Consigne 1 |
Dans le texte sur Molière et l'argent, à qui le Comte Dorante emprunte-t-il régulièrement de l'argent ?

Extrait à lire |
************

Tous obsédés… mais par l’argent ! On se souvient d’Harpagon et sa cassette, mais chez Molière la valeur de l’argent est ambigüe et son pouvoir limité. Le travail et le commerce sont plus productifs que la possession de l’or. Molière est-il mercantiliste ?

Louis Leloir dans L'avare, dessin de Marevéry, 1906

L’argent révélateur des différences sociales

Sous l’Ancien Régime, les aristocrates ne peuvent ni être commerçants ni exercer une profession lucrative. Pour assurer leur train de vie, ils doivent emprunter ou trouver d’autres expédients.

C’est ce que l’on voit dans Le Bourgeois gentilhomme où le Comte Dorante emprunte régulièrement à M. Jourdain en le flattant. Mme Jourdain prévient son mari du danger : « il vous sucera jusqu'au dernier sou ». De même, dans Georges Dandin, Angélique, une jeune aristocrate désargentée épouse un riche agriculteur pour sa fortune. Ne pouvant supporter sa condition, elle le trompe ouvertement, provoquant le malheur de Dandin.

 L’argent, signe du pouvoir

Que représente l’argent sous la monarchie absolue ?

Ludovic XIV sur une monnaie de l’atelier de Strasbourg, 1705

Un détail dans Dom Juan nous renseigne sur le rôle de la circulation monétaire chez Molière. Dom Juan accepte de donner un louis d’or à un pauvre qui demande l’aumône, à une condition : que celui-ci prononce un blasphème (Dom Juan. Acte III, scène 2). Le mendiant refuse. Dom Juan lui donne néanmoins la pièce.

Ce geste intrigue. Dom Juan incarne les valeurs de l’aristocratie poussées à leur extrême. C’est un libertin en matière amoureuse mais aussi religieuse. Son geste exprime le mépris de la religion mais aussi l’inutilité de la combattre car elle ne représente rien. Il foule au pied toutes les conventions y compris la valeur de l’argent. Seule compte la liberté du grand seigneur et l’assouvissement de son désir.

Mais Dom Juan sera foudroyé par l’homme de pierre qui incarne la puissance céleste mais aussi terrestre. C’est une image de la justice royale à laquelle nul ne peut échapper. D’ailleurs la pièce d’or ne tire-t-elle pas sa valeur du portrait du roi dont elle est frappée ? L’arrogance de Dom Juan ne restera pas impunie.

************

Consigne 2 |
Recopiez sans rien changer toutes les lignes des entrées ci-dessous, en laissant les images de côté.

************

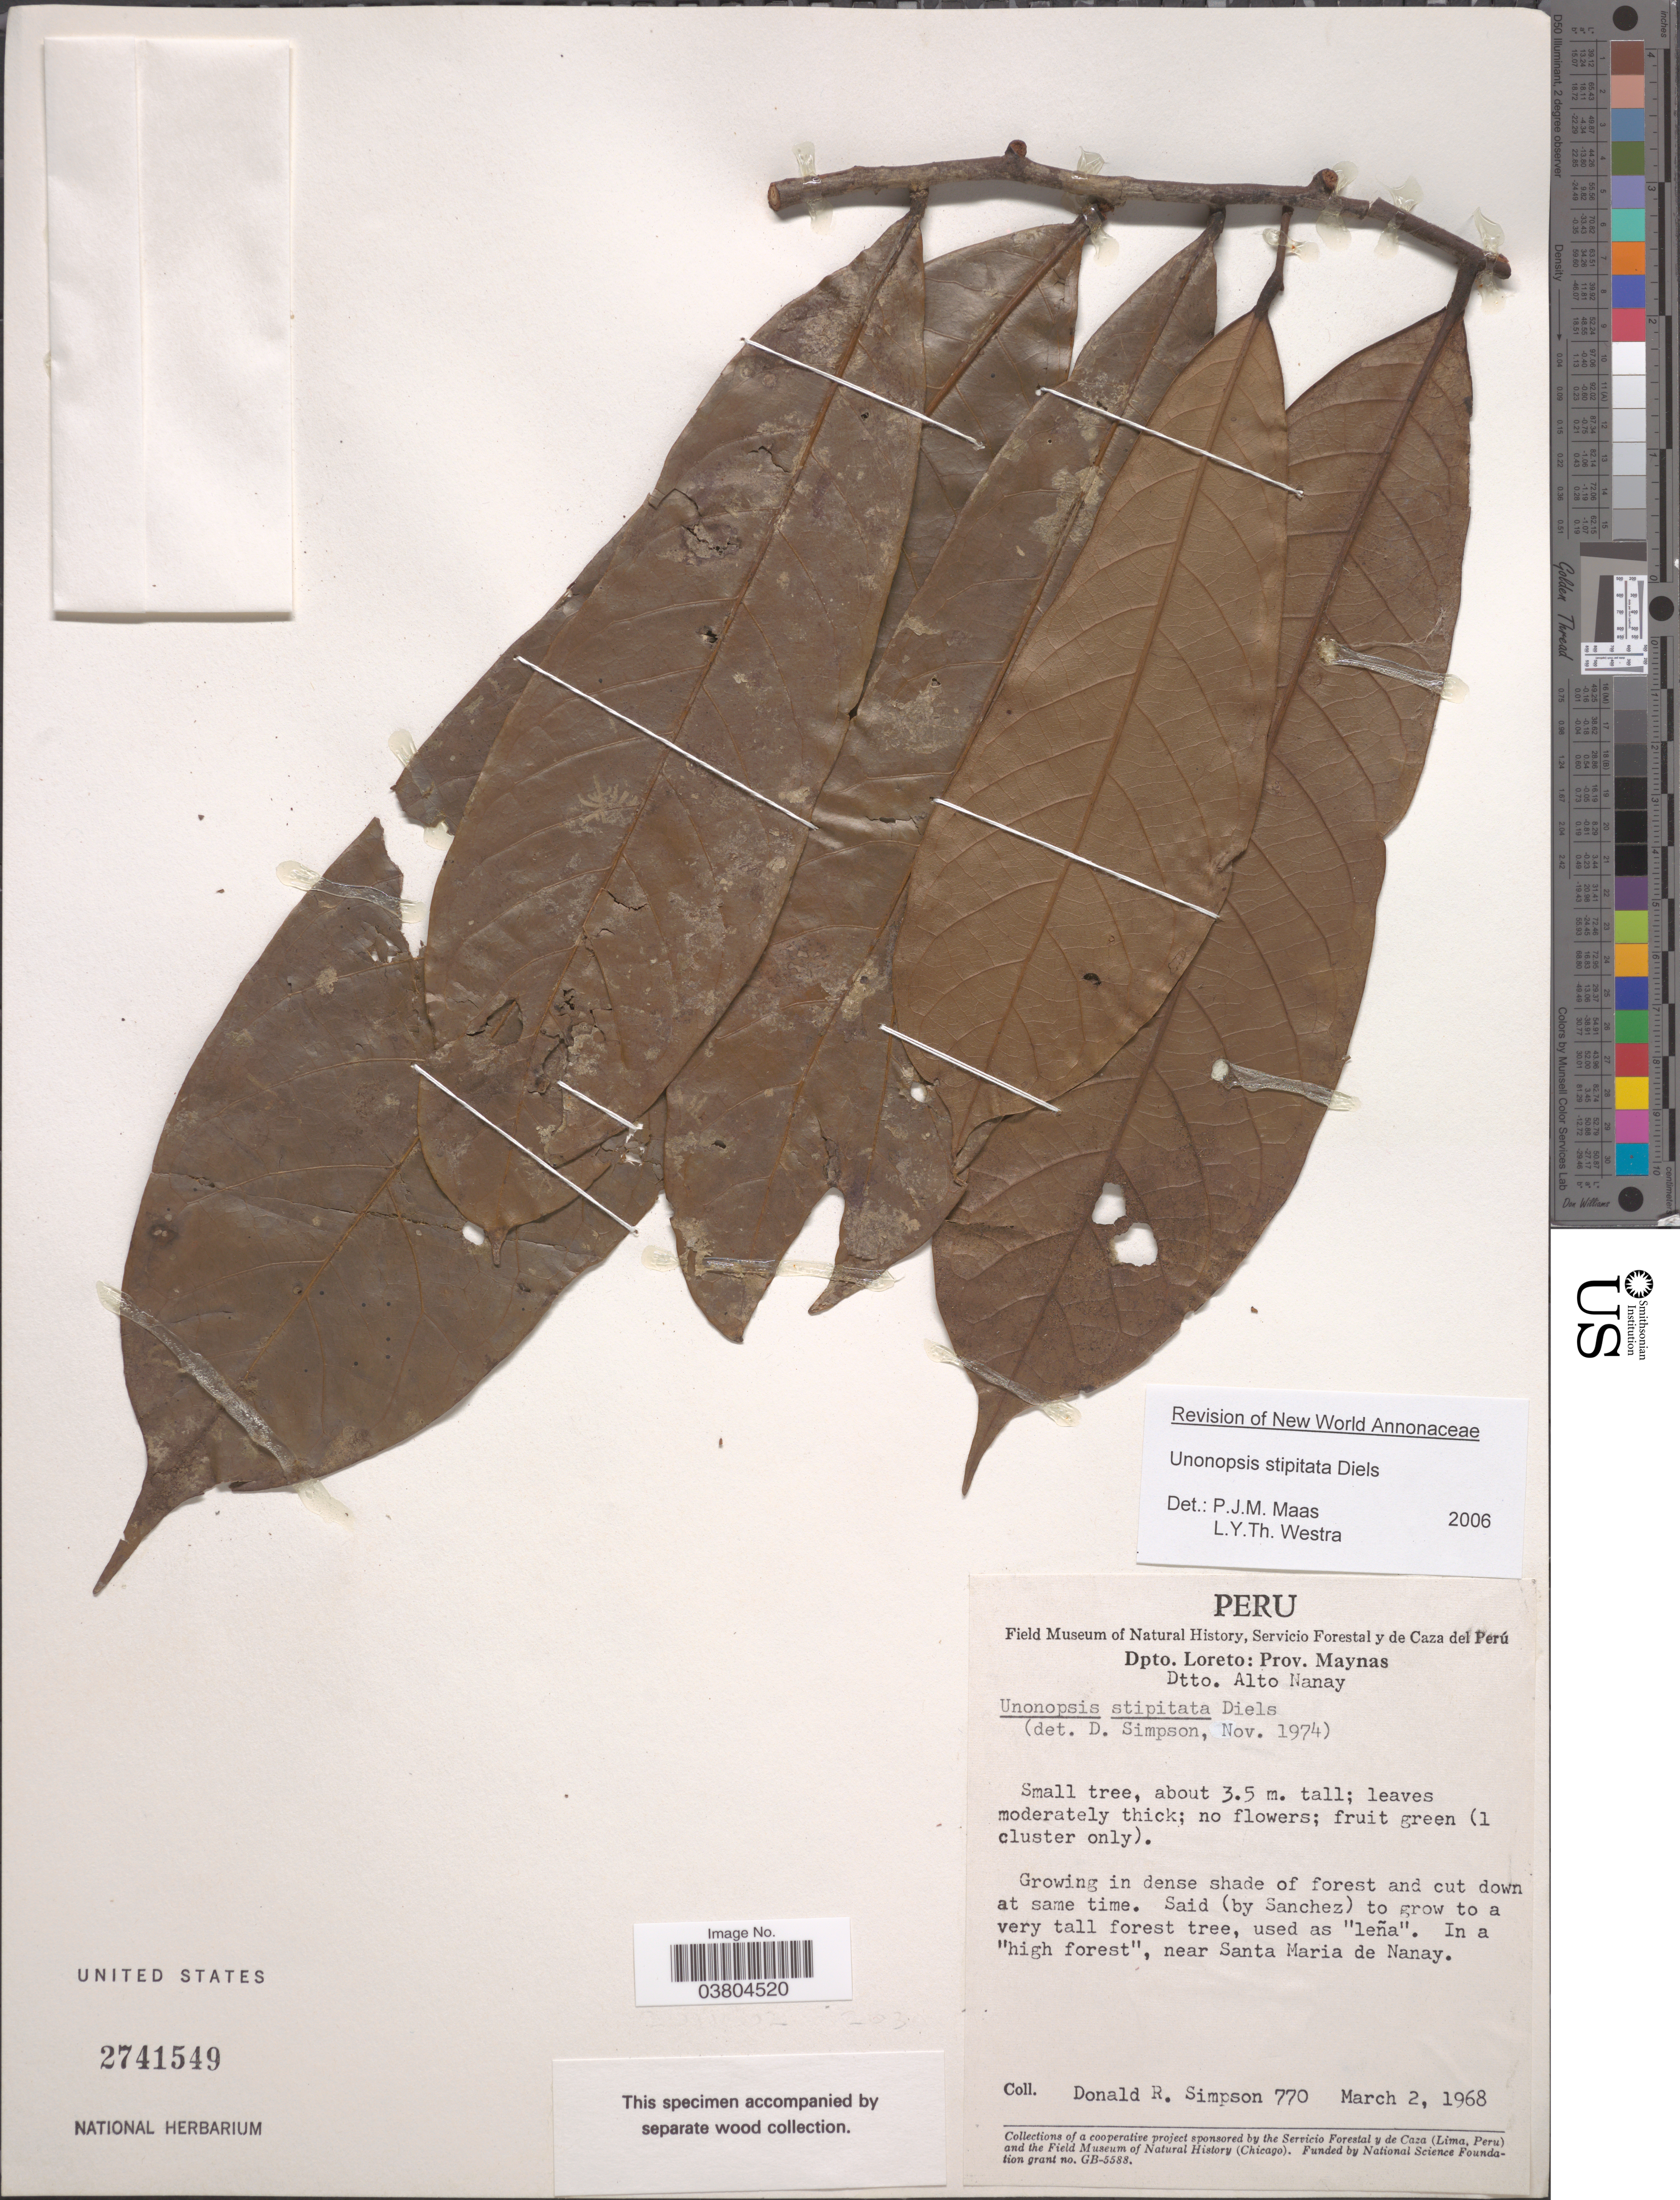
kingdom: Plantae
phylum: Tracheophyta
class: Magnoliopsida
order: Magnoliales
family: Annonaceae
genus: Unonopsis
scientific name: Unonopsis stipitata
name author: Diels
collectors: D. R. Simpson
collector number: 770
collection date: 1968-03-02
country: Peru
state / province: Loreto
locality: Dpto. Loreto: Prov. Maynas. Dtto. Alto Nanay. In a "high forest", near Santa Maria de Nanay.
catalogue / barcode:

************

Réponse rédigée 1 |
À M. Jourdain, qu'il flatte pour obtenir ces prêts.

Réponse rédigée 2 |
kingdom: Plantae
phylum: Tracheophyta
class: Magnoliopsida
order: Magnoliales
family: Annonaceae
genus: Unonopsis
scientific name: Unonopsis stipitata
name author: Diels
collectors: D. R. Simpson
collector number: 770
collection date: 1968-03-02
country: Peru
state / province: Loreto
locality: Dpto. Loreto: Prov. Maynas. Dtto. Alto Nanay. In a "high forest", near Santa Maria de Nanay.
catalogue / barcode:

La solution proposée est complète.